Use non-financial terms
In addition to sharing how your money choices have improved how you feel, putting things in non-financial terms can help a lot, too. I’m convinced that people love talking about decluttering and minimalism because they let us talk about spending decisions without directly talking about money. Instead of talking about your investing strategy or coming across as sanctimonious about your frugality, perhaps talk about how you’ve made a big effort to figure out what truly adds value to your life, and to stop buying things that only add clutter. Or how you’ve realized that you can cut years off your working life by giving up just a few things like eating out and shopping for trendy clothes.
It’s unlikely that you’ll go from never talking about money to total family openness overnight. It can take years to get there as a family, with every year bringing a few more inches of progress.
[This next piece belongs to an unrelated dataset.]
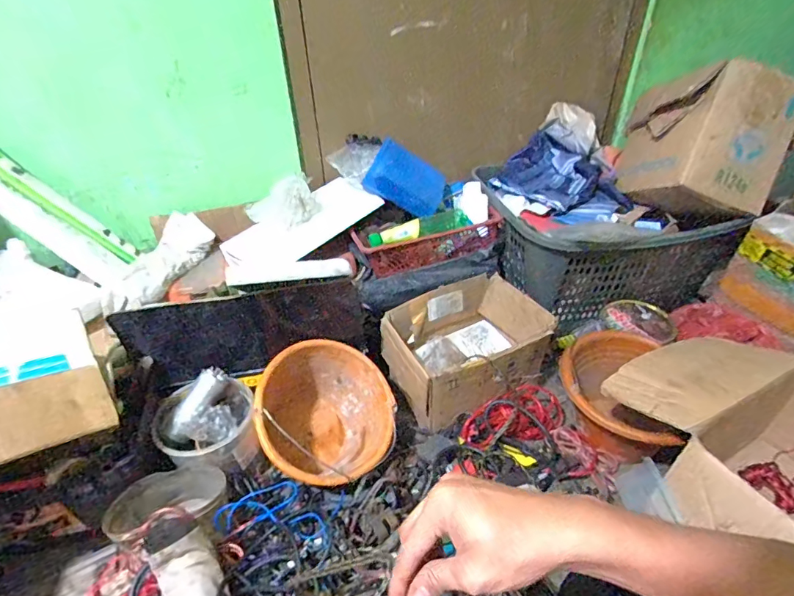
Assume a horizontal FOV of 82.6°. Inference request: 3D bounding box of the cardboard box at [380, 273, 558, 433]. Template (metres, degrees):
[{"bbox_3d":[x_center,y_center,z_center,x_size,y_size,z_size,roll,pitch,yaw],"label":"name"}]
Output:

Our family would have gotten to the no-spend Christmas if we’d proposed it 10 years ago, but when we suggested it last year, after having had years of sharing our early retirement plans and supporting others through their money decisions, everyone was open to it.
Don’t be the bank
The flip side of being open about money is that people may feel that they can come to you for actual financial help. Depending on your family dynamics, you may be okay with that, but if you’re not, make sure that you’re not sharing actual numbers, and that when you talk about being able to retire early, you emphasize the sacrifice that’s necessary to do so, and that you will be living frugally to make your money stretch the decades you need it to last. And if people do come to you for financial help, offer to link them to helpful resources rather than actually writing a cheque.
Though we’ve been willing to help a few relatives out, we’ve made clear to them that we’re willing to help because the arrangements are also good investments for us. And with other relatives, we’ve offered to provide moral support but have made clear in the gentlest way possible that no money will change hands. Standing firm on this is important if you don’t want to be fielding requests for the rest of your life.
There is a fine line in talking about finances in a family. Its great to be able to open up and offer support to our relatives, or accept it, but it has to come with defined boundaries. While the term money and blood don’t mix may have been a little exaggerated, it has a very clear message. Talking to family about finances doesn’t mean coming to their financial assistance. It is always wise to keep a healthy distance. That’s where being open and communicating about finances in a family can help develop those guidelines. Setting parameters is prudent in Keeping Life Current.